O presidente da CNseg, Marcio Coriolano, abriu o painel destacando que durante esses dois últimos anos em que o mundo atravessou tempos dificílimos, o cidadão brasileiro teve o amparo dos profissionais e lideranças deste setor que pode ser considerado um braço de proteção. 

“As seguradoras mostram que participam ativamente da economia e da sociedade com todo o histórico de investimento e capacidade de gestão durante esses momentos duríssimos, com forte e salutar concorrência, além de padrões reconhecidamente excelentes de solvência, modernidade, tecnologia e dinamismo. Tudo o que nós somos contraria o que alguns andam dizendo sobre a necessidade do setor se adaptar aos novos tempos”, avaliou.

Coriolano afirmou ainda que são os corretores que permitem que os seguros cheguem à população em um país tão grande e diverso.

“Um ponto importante é que essa tão propalada terceira onda inovadora não pode alcançar a todos os brasileiros sem o corretor de seguros. Porque a tecnologia e a inovação não é o fim em si mesmo, ela deve ser, sim, um instrumento de acesso. E quem melhor, senão o corretor, para promover o acesso das pessoas ao seguro? O corretor está sempre presente em todos os rincões do país, muitas vezes em locais onde tecnologia e a inovação não chegam”.

Para o presidente da CNseg, a integração da cadeia virtuosa de valor entre as seguradoras, o corretor e o cidadão é um dos diferenciais do setor.

“O resultado da nossa missão continua chegando a milhões de brasileiros. O nosso mercado de seguros é um exemplo da tal recuperação em “v”. Saímos na pré-pandemia com espetacular crescimento de 12,3%. E fomos ao fundo do poço com 1,3% de crescimento em 2020. E agora, em junho, anualizados os dados, voltamos ao patamar pré-crise e estamos crescendo 12 %. Isso é muito mais que qualquer outro setor da economia”, frisou. Para Coriolano, isso só é possível porque o mercado sempre esteve atento aos anseios da população. “Nós somos abertos e integrados para servir aos clientes”, afirmou.
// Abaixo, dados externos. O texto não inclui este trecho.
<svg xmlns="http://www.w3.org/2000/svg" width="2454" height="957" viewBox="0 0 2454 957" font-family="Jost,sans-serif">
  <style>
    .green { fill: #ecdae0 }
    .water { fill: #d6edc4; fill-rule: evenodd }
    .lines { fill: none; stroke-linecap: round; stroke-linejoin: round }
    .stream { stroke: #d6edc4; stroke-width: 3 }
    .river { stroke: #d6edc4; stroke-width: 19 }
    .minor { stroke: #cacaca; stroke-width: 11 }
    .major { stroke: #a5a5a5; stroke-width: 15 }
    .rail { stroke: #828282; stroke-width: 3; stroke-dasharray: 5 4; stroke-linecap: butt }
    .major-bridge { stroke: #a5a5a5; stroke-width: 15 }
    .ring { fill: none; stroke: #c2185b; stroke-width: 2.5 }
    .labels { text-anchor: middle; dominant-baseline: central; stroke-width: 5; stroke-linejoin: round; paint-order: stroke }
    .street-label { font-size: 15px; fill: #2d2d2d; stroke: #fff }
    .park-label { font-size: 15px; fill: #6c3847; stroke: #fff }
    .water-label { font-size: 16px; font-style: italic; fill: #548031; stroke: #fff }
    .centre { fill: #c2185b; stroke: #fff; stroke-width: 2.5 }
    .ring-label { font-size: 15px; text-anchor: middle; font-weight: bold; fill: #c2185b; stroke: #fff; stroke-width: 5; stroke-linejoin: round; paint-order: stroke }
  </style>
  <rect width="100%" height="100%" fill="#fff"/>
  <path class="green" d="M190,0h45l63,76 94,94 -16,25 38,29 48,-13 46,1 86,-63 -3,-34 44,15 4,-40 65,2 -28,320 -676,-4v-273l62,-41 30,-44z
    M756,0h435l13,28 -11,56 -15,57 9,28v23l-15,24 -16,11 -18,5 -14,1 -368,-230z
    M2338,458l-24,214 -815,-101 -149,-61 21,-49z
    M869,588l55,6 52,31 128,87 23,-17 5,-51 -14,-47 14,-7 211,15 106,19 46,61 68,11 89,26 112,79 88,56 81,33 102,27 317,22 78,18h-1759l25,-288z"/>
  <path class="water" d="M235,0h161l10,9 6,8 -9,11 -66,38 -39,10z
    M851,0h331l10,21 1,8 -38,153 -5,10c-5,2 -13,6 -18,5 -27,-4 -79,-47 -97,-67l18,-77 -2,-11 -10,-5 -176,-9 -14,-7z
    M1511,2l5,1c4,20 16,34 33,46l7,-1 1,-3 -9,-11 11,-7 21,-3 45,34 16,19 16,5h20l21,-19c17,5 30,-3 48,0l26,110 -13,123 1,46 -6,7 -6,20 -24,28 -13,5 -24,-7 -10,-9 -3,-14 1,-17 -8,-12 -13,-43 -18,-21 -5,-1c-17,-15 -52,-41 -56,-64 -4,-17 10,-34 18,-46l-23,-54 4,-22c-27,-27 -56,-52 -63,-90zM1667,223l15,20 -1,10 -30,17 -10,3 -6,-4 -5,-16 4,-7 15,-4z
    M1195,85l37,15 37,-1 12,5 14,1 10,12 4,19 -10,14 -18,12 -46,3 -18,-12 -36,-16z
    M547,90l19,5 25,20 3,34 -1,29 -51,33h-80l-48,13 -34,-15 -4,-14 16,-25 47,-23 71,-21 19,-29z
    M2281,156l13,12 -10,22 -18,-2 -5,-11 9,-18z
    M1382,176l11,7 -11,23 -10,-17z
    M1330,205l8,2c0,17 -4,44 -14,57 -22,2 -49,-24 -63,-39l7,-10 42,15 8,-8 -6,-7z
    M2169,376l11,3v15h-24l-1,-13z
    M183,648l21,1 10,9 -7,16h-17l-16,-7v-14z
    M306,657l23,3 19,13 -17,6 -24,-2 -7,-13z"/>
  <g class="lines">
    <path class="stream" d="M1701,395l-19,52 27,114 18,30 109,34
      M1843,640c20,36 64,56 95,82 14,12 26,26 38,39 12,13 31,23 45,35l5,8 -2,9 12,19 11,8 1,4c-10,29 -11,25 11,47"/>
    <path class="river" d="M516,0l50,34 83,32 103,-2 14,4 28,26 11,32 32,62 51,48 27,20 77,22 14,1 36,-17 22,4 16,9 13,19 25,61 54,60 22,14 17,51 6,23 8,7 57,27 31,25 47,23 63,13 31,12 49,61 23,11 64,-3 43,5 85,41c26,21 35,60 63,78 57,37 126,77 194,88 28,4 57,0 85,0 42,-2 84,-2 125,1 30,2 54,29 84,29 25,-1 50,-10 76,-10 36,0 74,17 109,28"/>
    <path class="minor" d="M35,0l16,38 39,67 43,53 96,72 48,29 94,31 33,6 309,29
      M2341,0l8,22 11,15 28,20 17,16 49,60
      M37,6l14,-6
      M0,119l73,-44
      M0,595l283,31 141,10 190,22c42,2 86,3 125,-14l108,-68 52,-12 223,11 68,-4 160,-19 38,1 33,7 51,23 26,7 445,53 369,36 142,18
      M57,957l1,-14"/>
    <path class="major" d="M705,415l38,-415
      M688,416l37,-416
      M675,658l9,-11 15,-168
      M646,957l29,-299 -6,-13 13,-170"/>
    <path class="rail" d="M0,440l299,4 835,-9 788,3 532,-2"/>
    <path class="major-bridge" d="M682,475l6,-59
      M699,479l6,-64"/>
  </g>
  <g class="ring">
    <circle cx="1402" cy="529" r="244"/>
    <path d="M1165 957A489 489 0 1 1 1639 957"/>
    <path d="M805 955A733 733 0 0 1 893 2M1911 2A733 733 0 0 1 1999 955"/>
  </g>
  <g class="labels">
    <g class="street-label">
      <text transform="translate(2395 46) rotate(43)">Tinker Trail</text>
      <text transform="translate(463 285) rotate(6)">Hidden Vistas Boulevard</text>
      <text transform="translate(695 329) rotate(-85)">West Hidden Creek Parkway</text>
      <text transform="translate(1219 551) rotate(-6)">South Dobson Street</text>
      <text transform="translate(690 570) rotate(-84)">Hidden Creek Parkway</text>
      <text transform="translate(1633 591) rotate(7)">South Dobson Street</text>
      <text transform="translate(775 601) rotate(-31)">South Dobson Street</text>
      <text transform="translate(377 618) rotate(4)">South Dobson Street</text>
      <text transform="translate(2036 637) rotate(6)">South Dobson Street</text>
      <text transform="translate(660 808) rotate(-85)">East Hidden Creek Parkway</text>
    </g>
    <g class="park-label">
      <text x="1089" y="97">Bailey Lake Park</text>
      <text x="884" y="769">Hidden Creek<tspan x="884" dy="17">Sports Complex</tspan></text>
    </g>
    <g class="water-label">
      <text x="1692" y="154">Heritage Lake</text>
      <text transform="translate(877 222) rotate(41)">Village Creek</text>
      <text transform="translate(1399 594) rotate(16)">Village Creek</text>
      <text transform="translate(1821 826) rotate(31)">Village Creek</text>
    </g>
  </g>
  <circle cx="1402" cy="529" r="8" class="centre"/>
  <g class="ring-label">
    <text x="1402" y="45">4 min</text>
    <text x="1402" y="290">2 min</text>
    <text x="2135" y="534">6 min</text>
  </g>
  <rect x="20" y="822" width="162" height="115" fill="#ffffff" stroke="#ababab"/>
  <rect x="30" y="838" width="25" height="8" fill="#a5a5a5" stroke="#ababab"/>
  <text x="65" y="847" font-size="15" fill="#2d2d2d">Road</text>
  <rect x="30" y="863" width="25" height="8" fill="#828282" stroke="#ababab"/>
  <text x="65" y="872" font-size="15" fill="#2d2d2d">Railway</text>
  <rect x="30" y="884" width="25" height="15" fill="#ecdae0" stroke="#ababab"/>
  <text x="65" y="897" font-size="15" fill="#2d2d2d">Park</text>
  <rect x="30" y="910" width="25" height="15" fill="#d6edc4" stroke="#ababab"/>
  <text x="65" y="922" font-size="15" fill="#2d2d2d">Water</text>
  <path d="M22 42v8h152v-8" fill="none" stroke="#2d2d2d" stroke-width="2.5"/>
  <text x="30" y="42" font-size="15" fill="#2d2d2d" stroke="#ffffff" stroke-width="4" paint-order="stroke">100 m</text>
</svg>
O Connection Talk – debate especial dentro da programação que teve como pilares a inovação, o empreendedorismo e o digital – reuniu, além de Marcio Coriolano, os presidentes da ENS, Lucas Vergilio; da Fenacor, Armando Vergilio; da Bradesco Seguros, Ivan Gontijo; da Porto Seguro, Roberto Santos; da MAG, Helder Molina; da Tokio, José Adalberto Ferrara; da Zurich, Edson Franco; da SulAmérica, Ricardo Bottas; da Liberty, Patricia Chacon; e da HDI, Murilo Riedel.